- WRITTEN TASK 1 -
Duplicate, word for word, the part of the viewer comments on the Delta flight's return that opens with the words containing "The whole conversation" and closes with "Particularly from Delta.".
- WRITTEN TASK 2 -
Answer these questions from the viewer comments on the Delta flight's return:
(a) How many hours does the comment about the TAT probe say the flight would have continued?
(b) According to the comment on flightcrew and maintenance procedures, what do crews generally not go beyond once airborne?
(c) Whose dispatch does one comment say was pushing too much?
- WRITTEN TASK 3 -
Resume the viewer comments on the Delta flight's return from where they stop, keeping the same style.

- SOURCE PASSAGE -
++++
Maybe the phrasing of the captain was wrong but I understood him to be saying they can't continue with the flight in the state it is and the time of the flight as they risk been fatigued. I never interpreted or understood him to be saying they're fatigued and he clearly said it's a long flight with a "broken" plane and in circadian low
🤦♂️ Painful to hear the back and forth regarding fatigue vs. broken airplane. I developed fatigue just listening to it. Awesome though, rare you get to hear grounds talking.
The whole conversation was unnecessary with duty pilot, he just needed to tell dispatch I need to return due to maintenance run my number and tell me how much I need to be on hold in order not to land over weight then you can tell the story over the phone, I’m surprised that dispatch at delta was pushing too much, it was a yes or no question, book saying you can continue are you going or not end of story, but good video thanks
Agreed. First time hearingops which adds an interesting dynamic to the conversation. I’m a bit surprised by the duty pilot communication as he should be more supportive of the flying pilots concern and less of the particular language at the time. Particularly from Delta.
Yeah, you have to be careful talking to maintenance and following their troubleshooting advice. There are Flightcrew procedures and there are Maintenance procedures. Once airborne we generally don’t go beyond QRH.
Fatigue is a valid reason to discontinue. But the TAT probe is also essential for the ideal gas law math underlying all the AP/FD flight control algo's, if INOP it was the right call here, not to proceed 5 hours in a non-redundant config.
++++
- EXCERPTED RECORDS -
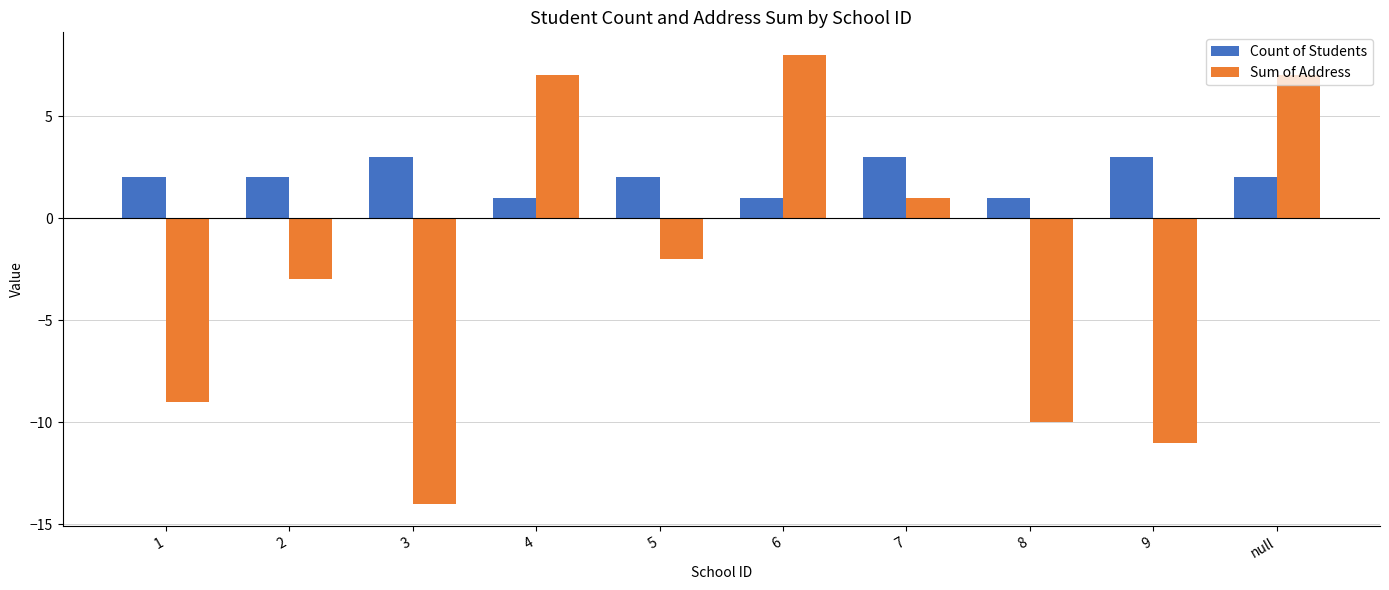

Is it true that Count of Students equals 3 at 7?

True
++++
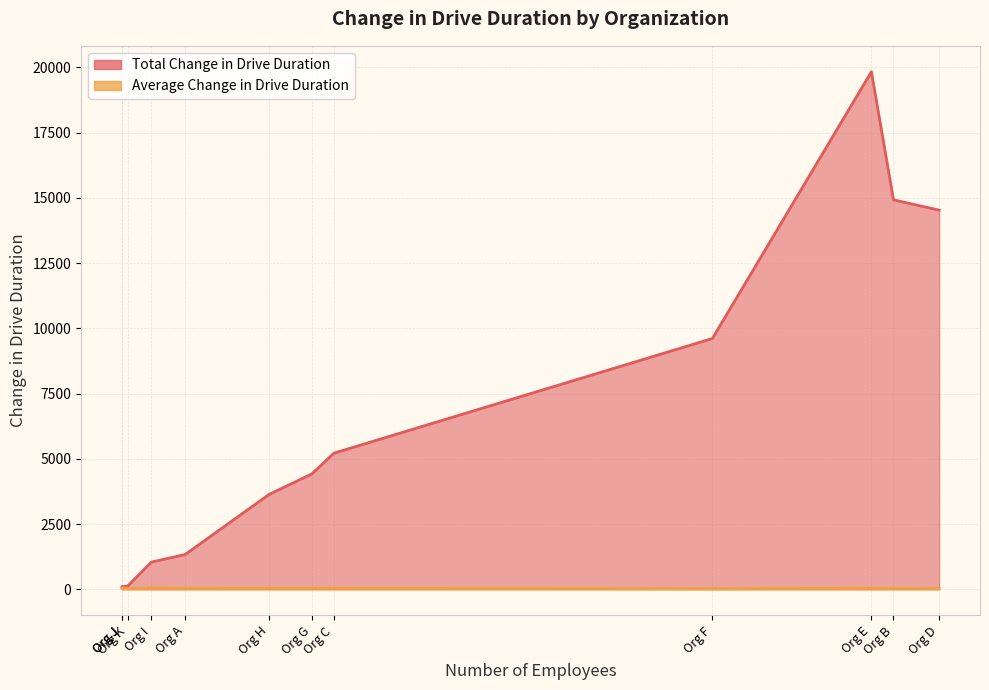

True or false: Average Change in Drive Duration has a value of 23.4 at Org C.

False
++++
- FINAL ANSWER 1 -
The whole conversation was unnecessary with duty pilot, he just needed to tell dispatch I need to return due to maintenance run my number and tell me how much I need to be on hold in order not to land over weight then you can tell the story over the phone, I’m surprised that dispatch at delta was pushing too much, it was a yes or no question, book saying you can continue are you going or not end of story, but good video thanks
Agreed. First time hearingops which adds an interesting dynamic to the conversation. I’m a bit surprised by the duty pilot communication as he should be more supportive of the flying pilots concern and less of the particular language at the time. Particularly from Delta.

- FINAL ANSWER 2 -
(a) 5 hours
(b) The QRH
(c) Delta's

- FINAL ANSWER 3 -
@foobarf8766 exactly. 5 hours, through the night, after flying a turn from a near 6 hour flight, delayed 2.5 hours. They were butting up against max duty there anyway - maybe even flying an exception.
I'm no pilot but I'm assuming operating the throttle manually could lead to higher fuel burn as well and leave less of a safety margin if they have to hold when they get to New York
Mechanical was the reason for returning. If you admit fatigue was the cause of return than that opens up questions about if you took off in a fatigued state and the safety implications of that.
And now the conversation about being fatigued operating an airplane is all over RUclips....
100% with the captain. Not sure what else this crew was doing prior to flying this leg but if they are flying ANF after a long delay and you add a mechanical into the mix I wouldn’t continue either.
And all this getting the duty pilot on the line is irrelevant. Return to the field then call.
Was a bit irritating to me how confusing this became. The mechanical was technically not an issue cause you can fly with no AT. Which was the captains point, he can fly but due to that he’s going to be fatigued with the rolling delay and now having to deal with that for the next 6 hours.
Great job making this video @avocadoflight!
Points of interest:
The Captain sounded knackered already! Was he looking for an excuse to end the flight early?
The First officer sounded a lot “fresher”
Why is having no auto-throttle more fatiguing? I submit having this extra task would increase their stress/arousal performance relationship. (Yerkes-Dodson law). We need stress for peak performance. Especially during night flights..!
Safe flying all
Everyone forgetting the pilots wouldn’t be fatigued if they didn’t have mechanical issues and would’ve been able to fly it perfectly.
However, having to deal with multiple mechanical issues, and no auto throttle, at the end of duty limit and circadian low would risk fatiguing them as it’s much more work than if they were AP most of cruise. That doesn’t fatigue you as much as having to handle and troubleshoot all your issues and manage the throttles constantly.
So to be clear, they are not fatigued and wouldn’t have been fatigued had there been no mechanical issues to deal with. They are saying they may end up fatigued during the flight because they’re at the end of their limit, it’s a circadian low period which is proven to increase mistakes in any pilot, and the managing of those faults requires a lot more effort, physically and physiologically and the safer bet is to return than risk a mistake.
Remember airlines care about money. Not you.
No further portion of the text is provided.